The ones that understand will actually ask “….how you are doing?”……. “is there anything I can help you with? “….you fancy a trip out and have a coffee?” These are the practical people who see see a need meet a need.
As I said I am now coming up to four and a half years post my last treatment, but have had lots of issues during these years with a number of NHS DB&Bs (does not have good TripAdviser ratings) with Chest Infections, Lung Fungal Infections, the RSV Virus, Pneumonia, Sepsis and three months of low blood counts so regular blood transfusions every second week.
Why did I tell you this little part of my story - not for sympathy as I am doing great and in remission.
I think this is encapsulated in what my head Stem Cell Consultant told me at the start of my treatment. “……. Mike you are doing a boxing match and a marathon every day you are in hospital and this is done without any training. There is no quick fix but slowly and persistently you will get through the recover stage”
You have been posting in the Breast Cancer Forum - great place to meet folks who are on the road and even encourage some of those who are standing looking down the dark tunnel.
When you have time it would be helpful if you could put some information about yourself and the journey that brought you to the Community into your profile as it really does help the Community members to help you and get to know you....... and it helps you unpack some of the stuff you are carrying around.
Click on your username and that will take you to your homepage. Look for ‘Edit my Profile’ click on it and start to tell us as much or as little about yourself as you want then click on save before closing the page. You can see my story at Thehighlander..... but my one is rather long lol
All the best.
Good evening Highlander.
Thank you for your response. It really is helpful to hear other people's stories and their advice.

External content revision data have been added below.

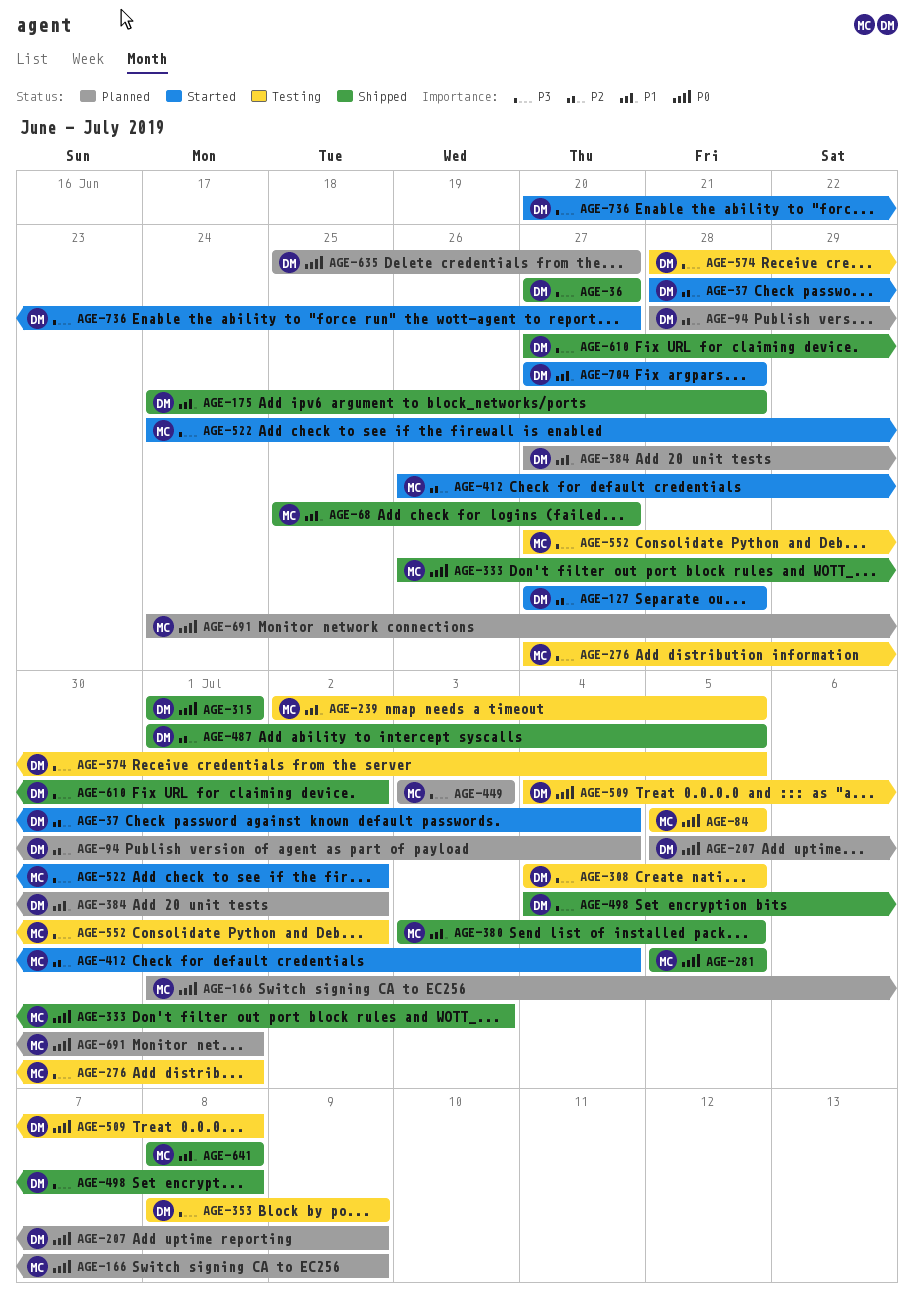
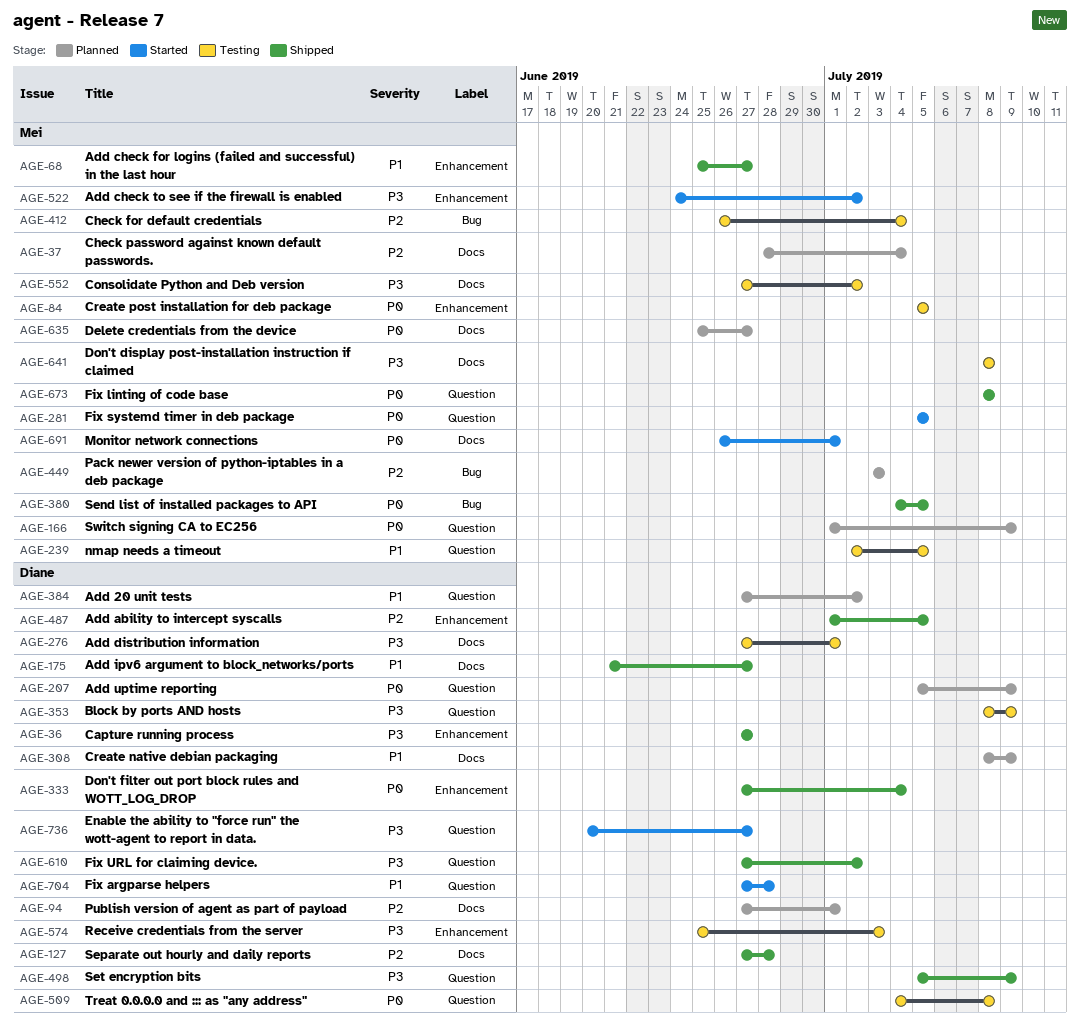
AGE-37, status: Started -> Planned
AGE-37, owner: Diane -> Mei
AGE-94, start: Jun 28 -> Jun 27
AGE-94, due: Jul 4 -> Jul 1
AGE-127, status: Started -> Shipped
AGE-175, start: Jun 24 -> Jun 21
AGE-175, due: Jun 28 -> Jun 27
AGE-276, owner: Mei -> Diane
AGE-281, status: Shipped -> Started
AGE-308, status: Testing -> Planned
AGE-308, priority: P3 -> P1
AGE-308, start: Jul 4 -> Jul 8
AGE-308, due: Jul 5 -> Jul 9
AGE-315: present -> none
AGE-333, owner: Mei -> Diane
AGE-333, start: Jun 26 -> Jun 27
AGE-333, due: Jul 3 -> Jul 4
AGE-380, priority: P1 -> P0
AGE-380, start: Jul 3 -> Jul 4
AGE-412, status: Started -> Testing
AGE-449, priority: P3 -> P2
AGE-498, start: Jul 4 -> Jul 5
AGE-498, due: Jul 8 -> Jul 9
AGE-574, start: Jun 28 -> Jun 25
AGE-574, due: Jul 5 -> Jul 3
AGE-635, owner: Diane -> Mei
AGE-641, status: Shipped -> Testing
AGE-641, priority: P1 -> P3
AGE-673: none -> present
AGE-691, status: Planned -> Started
AGE-691, start: Jun 24 -> Jun 26

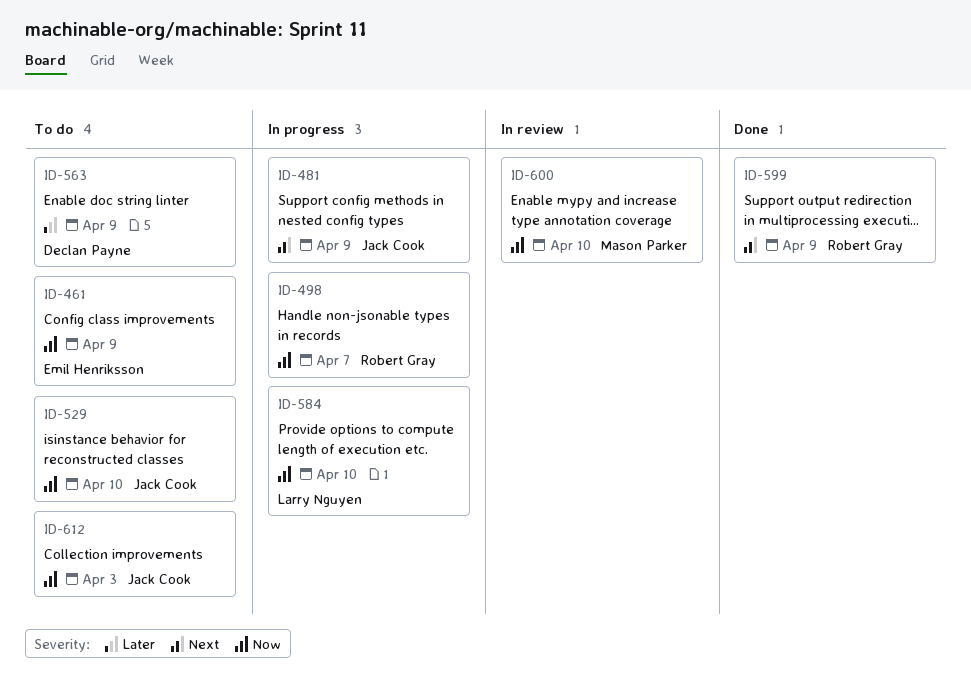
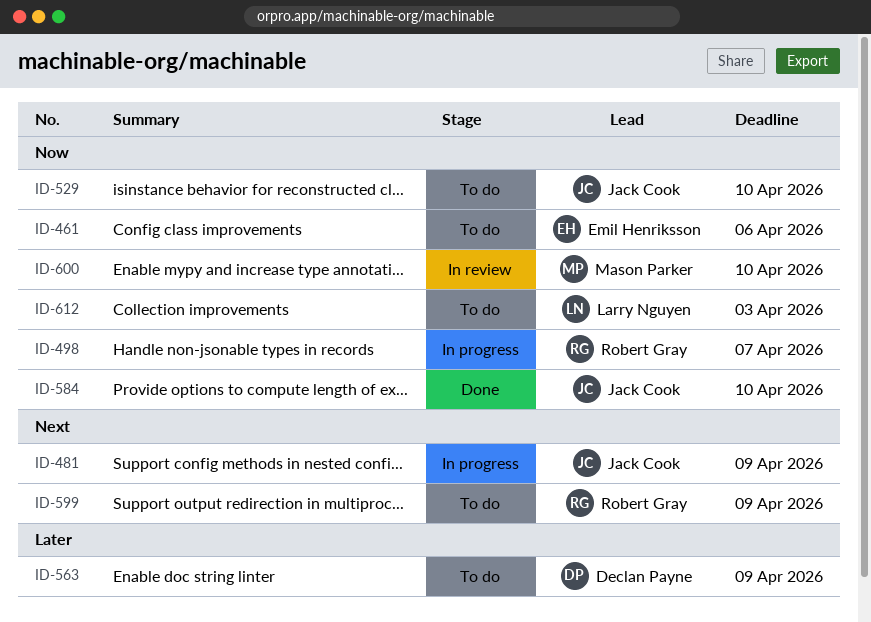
ID-461, due: Apr 9 -> Apr 6
ID-584, status: In progress -> Done
ID-584, owner: Larry Nguyen -> Jack Cook
ID-599, status: Done -> To do
ID-612, owner: Jack Cook -> Larry Nguyen

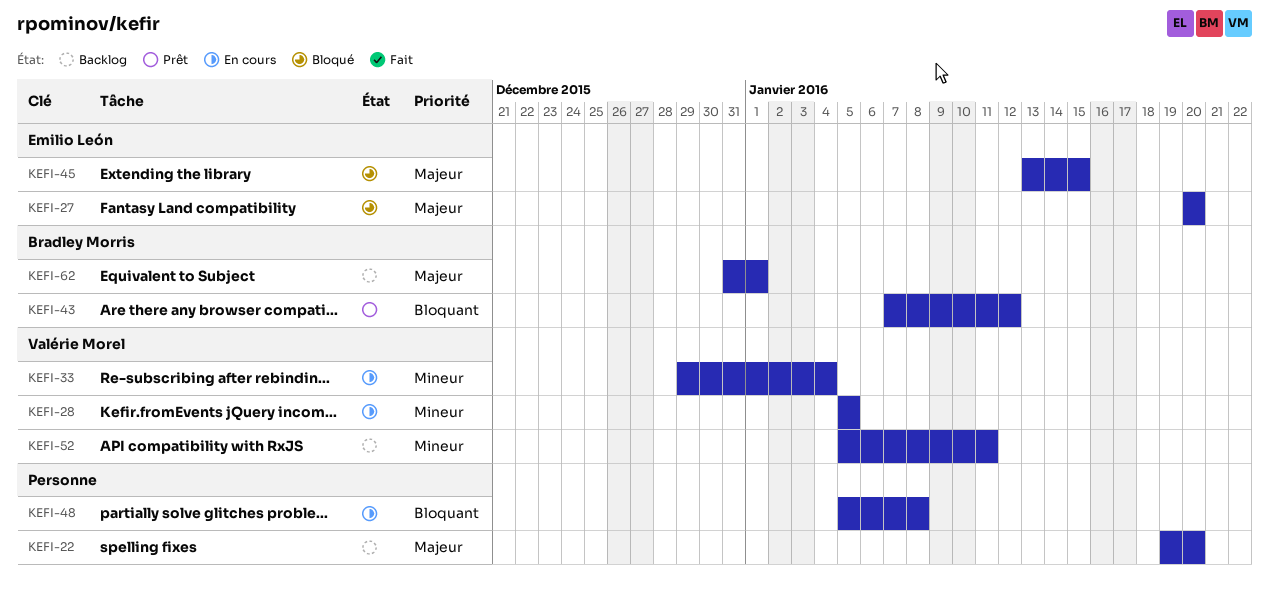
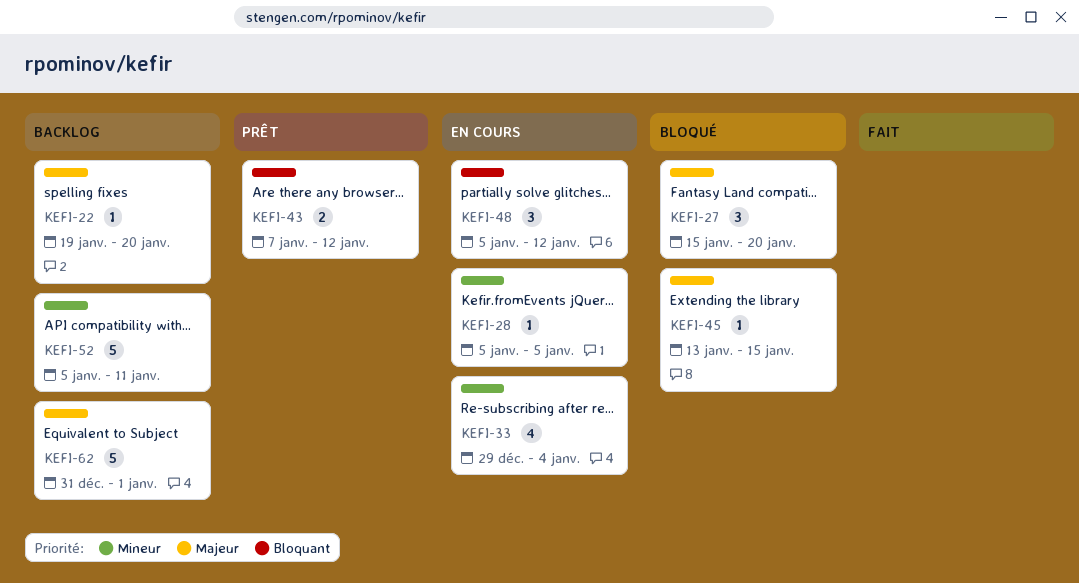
KEFI-27, start: Jan 20 -> Jan 15
KEFI-48, due: Jan 8 -> Jan 12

My one regret is that I didn't join earlier, some of my family think that now the nasty chemo is over radiotherapy will be a doddle and I will be back to my old self and working in no time at all. How wrong they are.....
Me again Highlander, I have updated my profile as suggested.
Hi again, yes the Mac Community is a great place where you can talk with people who understand.
I actually had a total of 45 radiotherapy sessions over my treatment with a 5 zap, 10 zap and 30 zap sessions spread over two years.
I have to say that they were all ok and the only issues was some increasing fatigue and dry skin and even now three and a half years on from my final 30 zaps I still have some problems with one area that is in a rather unfortunate place
Always around to help out and listen.